(Records from a collection)
# # #
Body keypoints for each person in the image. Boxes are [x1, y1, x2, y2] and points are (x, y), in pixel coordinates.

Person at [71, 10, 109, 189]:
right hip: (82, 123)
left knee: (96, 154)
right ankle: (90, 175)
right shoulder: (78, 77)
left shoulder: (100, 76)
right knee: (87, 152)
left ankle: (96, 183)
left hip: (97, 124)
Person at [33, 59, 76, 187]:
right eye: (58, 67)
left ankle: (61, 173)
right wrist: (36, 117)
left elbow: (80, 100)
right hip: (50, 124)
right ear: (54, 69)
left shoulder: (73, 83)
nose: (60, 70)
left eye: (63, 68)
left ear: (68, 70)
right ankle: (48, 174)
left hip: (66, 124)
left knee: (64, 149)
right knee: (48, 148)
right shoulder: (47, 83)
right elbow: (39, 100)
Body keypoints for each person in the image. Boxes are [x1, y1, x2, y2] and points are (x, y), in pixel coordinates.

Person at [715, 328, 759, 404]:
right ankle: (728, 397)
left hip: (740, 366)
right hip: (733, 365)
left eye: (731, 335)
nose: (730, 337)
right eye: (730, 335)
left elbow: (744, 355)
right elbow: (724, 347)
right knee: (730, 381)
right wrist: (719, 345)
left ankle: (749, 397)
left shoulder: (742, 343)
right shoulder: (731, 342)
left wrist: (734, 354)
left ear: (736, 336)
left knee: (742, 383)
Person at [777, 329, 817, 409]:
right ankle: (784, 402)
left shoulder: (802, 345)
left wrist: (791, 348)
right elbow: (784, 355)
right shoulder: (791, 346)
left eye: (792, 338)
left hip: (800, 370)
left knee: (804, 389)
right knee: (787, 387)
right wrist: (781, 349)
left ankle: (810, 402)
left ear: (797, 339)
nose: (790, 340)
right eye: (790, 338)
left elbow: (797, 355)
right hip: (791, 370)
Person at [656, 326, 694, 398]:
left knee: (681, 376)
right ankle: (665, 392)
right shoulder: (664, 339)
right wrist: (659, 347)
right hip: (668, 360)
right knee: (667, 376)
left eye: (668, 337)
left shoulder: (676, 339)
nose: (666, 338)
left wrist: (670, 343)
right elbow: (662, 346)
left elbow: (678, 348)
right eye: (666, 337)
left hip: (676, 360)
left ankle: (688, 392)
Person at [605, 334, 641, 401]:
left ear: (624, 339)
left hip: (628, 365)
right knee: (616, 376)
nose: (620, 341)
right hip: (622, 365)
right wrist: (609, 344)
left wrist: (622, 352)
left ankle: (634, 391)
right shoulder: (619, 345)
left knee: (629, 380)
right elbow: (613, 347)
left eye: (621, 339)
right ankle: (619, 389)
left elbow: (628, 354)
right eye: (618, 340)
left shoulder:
# # #
TASK: Find the line that contains "left elbow: (744, 355)". Restate it and all lines after it exactly, ending with the final line of the data.

OUTPUT FOR THIS EXERCISE:
left elbow: (744, 355)
right elbow: (724, 347)
right knee: (730, 381)
right wrist: (719, 345)
left ankle: (749, 397)
left shoulder: (742, 343)
right shoulder: (731, 342)
left wrist: (734, 354)
left ear: (736, 336)
left knee: (742, 383)
Person at [777, 329, 817, 409]:
right ankle: (784, 402)
left shoulder: (802, 345)
left wrist: (791, 348)
right elbow: (784, 355)
right shoulder: (791, 346)
left eye: (792, 338)
left hip: (800, 370)
left knee: (804, 389)
right knee: (787, 387)
right wrist: (781, 349)
left ankle: (810, 402)
left ear: (797, 339)
nose: (790, 340)
right eye: (790, 338)
left elbow: (797, 355)
right hip: (791, 370)
Person at [656, 326, 694, 398]:
left knee: (681, 376)
right ankle: (665, 392)
right shoulder: (664, 339)
right wrist: (659, 347)
right hip: (668, 360)
right knee: (667, 376)
left eye: (668, 337)
left shoulder: (676, 339)
nose: (666, 338)
left wrist: (670, 343)
right elbow: (662, 346)
left elbow: (678, 348)
right eye: (666, 337)
left hip: (676, 360)
left ankle: (688, 392)
Person at [605, 334, 641, 401]:
left ear: (624, 339)
left hip: (628, 365)
right knee: (616, 376)
nose: (620, 341)
right hip: (622, 365)
right wrist: (609, 344)
left wrist: (622, 352)
left ankle: (634, 391)
right shoulder: (619, 345)
left knee: (629, 380)
right elbow: (613, 347)
left eye: (621, 339)
right ankle: (619, 389)
left elbow: (628, 354)
right eye: (618, 340)
left shoulder:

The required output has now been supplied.